## Tugas a
Dalam teks tentang penaklukan Mada’in, ubah paragraf yang diawali "Penaklukan Mada’in adalah simbol runtuhnya Kisra" menjadi daftar poin tanpa menghilangkan fakta utamanya.
═════ Teks Sumber
Kaum muslimin masuk ke Iwan Kisra. Mereka terpana melihat kemewahan yang belum pernah mereka bayangkan:
Permadani raksasa “Farsh al-Bahār” (Karpet Musim Semi) sepanjang puluhan meter, ditaburi permata yang membentuk bunga dan taman.
Peti-peti penuh emas, perak, dan permata.
Peralatan istana berlapis emas.
Sa’d bin Abi Waqqash menangis, lalu berkata:
> “Segala puji bagi Allah yang telah menepati janji-Nya. Negeri Kisra jatuh di tangan kita, sebagaimana Rasulullah ﷺ pernah bersabda: ‘Jika Kisra binasa, maka tak ada Kisra lagi setelahnya.’”
Pembagian Harta
Harta luar biasa itu dikirim ke Madinah. Ketika tiba, Umar bin Khattab ra menangis menyaksikan karunia Allah. Beliau berkata:
> “Kaum yang menunaikan amanah pasti Allah muliakan. Demi Allah, andai bukan karena iman, kaum seperti kalian sudah binasa tertipu harta.”
Karpet megah Persia dipotong-potong lalu dibagi kepada kaum muslimin.
Dampak Penaklukan Mada’in
Persia kehilangan ibu kota bersejarahnya, simbol kejayaan ribuan tahun runtuh.
Yazdegerd III melarikan diri ke timur (akhirnya terbunuh bertahun kemudian).
Islam resmi menguasai Irak secara penuh.
Kemegahan duniawi Persia berakhir, diganti dengan kesederhanaan Islam.
---
Penaklukan Mada’in adalah simbol runtuhnya Kisra — nubuwah Nabi ﷺ jadi nyata. Dari sinilah, Persia tinggal menunggu pukulan terakhir: Perang Nahawand (21 H / 642 M), yang dijuluki “Fath al-Futūh” (Kemenangan dari segala kemenangan).
Perang Nahawand (21 H / 642 M)
(Kemenangan Penentu di Masa Khalifah Umar bin Khattab ra)
Latar Belakang
Setelah ibu kota Mada’in (Ctesiphon) jatuh pada tahun 14 H / 637 M, kekuasaan Persia Sassanid porak-poranda. Namun raja muda Yazdegerd III tidak menyerah. Ia lari ke wilayah timur Persia dan menyeru bangsanya:
> “Wahai Persia! Apakah kalian rela tanah leluhur kita dikuasai orang-orang Arab gurun? Bangkitlah, kumpulkan kekuatan terakhir!”
Seruan itu berhasil. Ribuan prajurit, bangsawan, dan jenderal tua Persia berkumpul di kota Nahawand, sebuah benteng kuat di pegunungan Iran.
Jumlah Pasukan
Persia: sekitar 150.000 – 200.000 prajurit (riwayat berbeda).
══════════
═════ Bahan Kajian
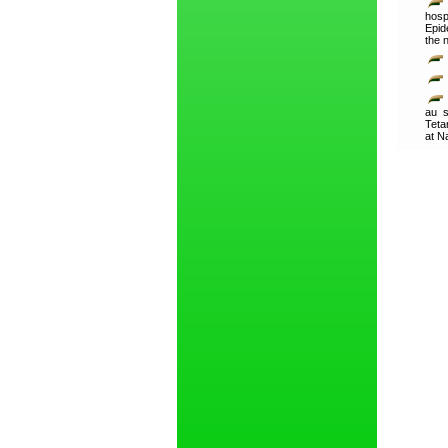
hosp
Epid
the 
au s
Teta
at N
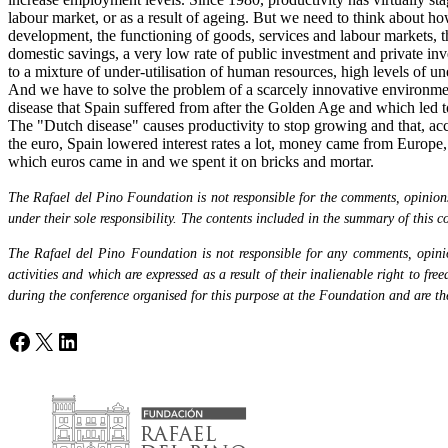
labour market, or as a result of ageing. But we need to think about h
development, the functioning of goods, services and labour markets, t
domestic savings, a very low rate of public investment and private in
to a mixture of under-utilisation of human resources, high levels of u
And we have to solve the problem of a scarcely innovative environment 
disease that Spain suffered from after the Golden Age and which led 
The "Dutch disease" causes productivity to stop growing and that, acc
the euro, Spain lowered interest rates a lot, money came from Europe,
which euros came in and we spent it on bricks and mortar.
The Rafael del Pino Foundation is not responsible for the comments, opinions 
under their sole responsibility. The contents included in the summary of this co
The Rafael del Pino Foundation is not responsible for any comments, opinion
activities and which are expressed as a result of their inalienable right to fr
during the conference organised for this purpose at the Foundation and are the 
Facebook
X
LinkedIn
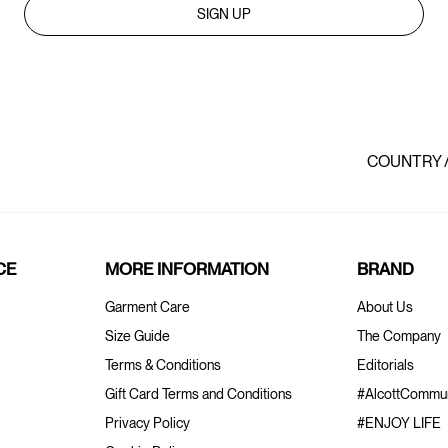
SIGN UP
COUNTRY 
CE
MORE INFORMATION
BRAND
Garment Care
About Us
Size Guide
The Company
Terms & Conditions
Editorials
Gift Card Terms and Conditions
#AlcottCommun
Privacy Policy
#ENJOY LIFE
══════════
## Tugas b
Keluarkan tanpa perubahan baris-baris catatan, mulai dari baris yang memuat "labour market, or" sampai baris terakhir catatan, dengan kedua baris batas itu ikut disertakan. Jangan sertakan gambar dalam jawaban.

## Jawaban a
- Penaklukan Mada’in adalah simbol runtuhnya Kisra, yang menjadikan nubuwah Nabi ﷺ nyata.
- Sejak itu Persia tinggal menunggu pukulan terakhir, yaitu Perang Nahawand (21 H / 642 M).
- Perang tersebut dijuluki "Fath al-Futūh" (Kemenangan dari segala kemenangan).

## Jawaban b
labour market, or as a result of ageing. But we need to think about h
development, the functioning of goods, services and labour markets, t
domestic savings, a very low rate of public investment and private in
to a mixture of under-utilisation of human resources, high levels of u
And we have to solve the problem of a scarcely innovative environment 
disease that Spain suffered from after the Golden Age and which led 
The "Dutch disease" causes productivity to stop growing and that, acc
the euro, Spain lowered interest rates a lot, money came from Europe,
which euros came in and we spent it on bricks and mortar.
The Rafael del Pino Foundation is not responsible for the comments, opinions 
under their sole responsibility. The contents included in the summary of this co
The Rafael del Pino Foundation is not responsible for any comments, opinion
activities and which are expressed as a result of their inalienable right to fr
during the conference organised for this purpose at the Foundation and are the 
Facebook
X
LinkedIn
SIGN UP
COUNTRY 
CE
MORE INFORMATION
BRAND
Garment Care
About Us
Size Guide
The Company
Terms & Conditions
Editorials
Gift Card Terms and Conditions
#AlcottCommun
Privacy Policy
#ENJOY LIFE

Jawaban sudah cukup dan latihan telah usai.